Es gäbe noch viel mehr zu sagen. Ich könnte über das Gebet, über das Fasten, über das Priestertum und über Vollmacht und Würdigkeit sprechen – alles unerlässlich für Offenbarung. Wenn all das verstanden wird, passt es perfekt zusammen. Doch einiges muss man individuell und allein lernen, es muss einem vom Geist vermittelt werden.

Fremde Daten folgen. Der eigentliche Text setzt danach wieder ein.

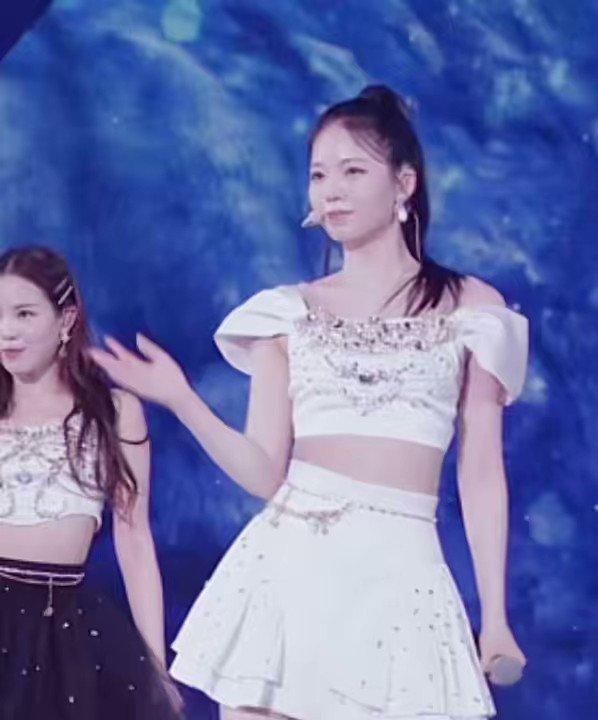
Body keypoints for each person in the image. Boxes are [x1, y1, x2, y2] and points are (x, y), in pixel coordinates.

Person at [91, 85, 529, 720]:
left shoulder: (473, 309)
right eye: (319, 175)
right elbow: (264, 471)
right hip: (289, 568)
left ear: (404, 183)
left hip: (400, 581)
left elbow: (482, 470)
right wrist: (181, 398)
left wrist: (495, 617)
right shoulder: (286, 312)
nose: (332, 191)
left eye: (353, 171)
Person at [0, 246, 183, 719]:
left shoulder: (114, 412)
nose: (6, 331)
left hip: (62, 628)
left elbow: (134, 538)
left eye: (23, 313)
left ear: (65, 320)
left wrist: (155, 665)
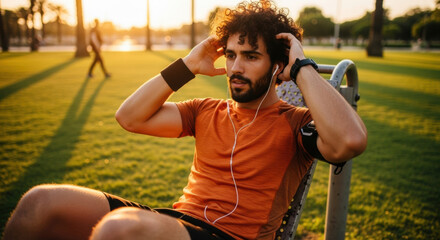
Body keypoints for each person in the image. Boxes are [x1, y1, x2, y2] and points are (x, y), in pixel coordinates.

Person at [2, 1, 367, 239]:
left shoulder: (295, 123)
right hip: (178, 223)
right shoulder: (205, 111)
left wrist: (301, 67)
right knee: (41, 203)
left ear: (277, 65)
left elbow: (349, 141)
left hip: (230, 237)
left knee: (120, 230)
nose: (236, 67)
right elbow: (129, 117)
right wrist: (188, 66)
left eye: (251, 56)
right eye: (233, 54)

Aus Erfahrung, die zu heilig ist, als dass ich darüber sprechen könnte, weiß ich, dass Gott lebt, dass Jesus der Christus ist, dass die Gabe des Heiligen Geistes, die uns bei der Konfirmierung übertragen worden ist, eine Gabe Gottes ist. Das Buch Mormon ist wahr! Dies ist die Kirche des Herrn! Jesus ist der Christus! Über uns präsidiert ein Prophet Gottes! Der Tag der Wundertaten hat nicht aufgehört, auch Engel haben nicht aufgehört, den Menschen zu erscheinen und ihnen zu dienen! Die Gaben des Geistes sind in der Kirche zu finden. Die erlesenste unter ihnen ist die Gabe des Heiligen Geistes!

Nach einer Ansprache bei einem Seminar für neue Missionspräsidenten am 25. Juni 1982.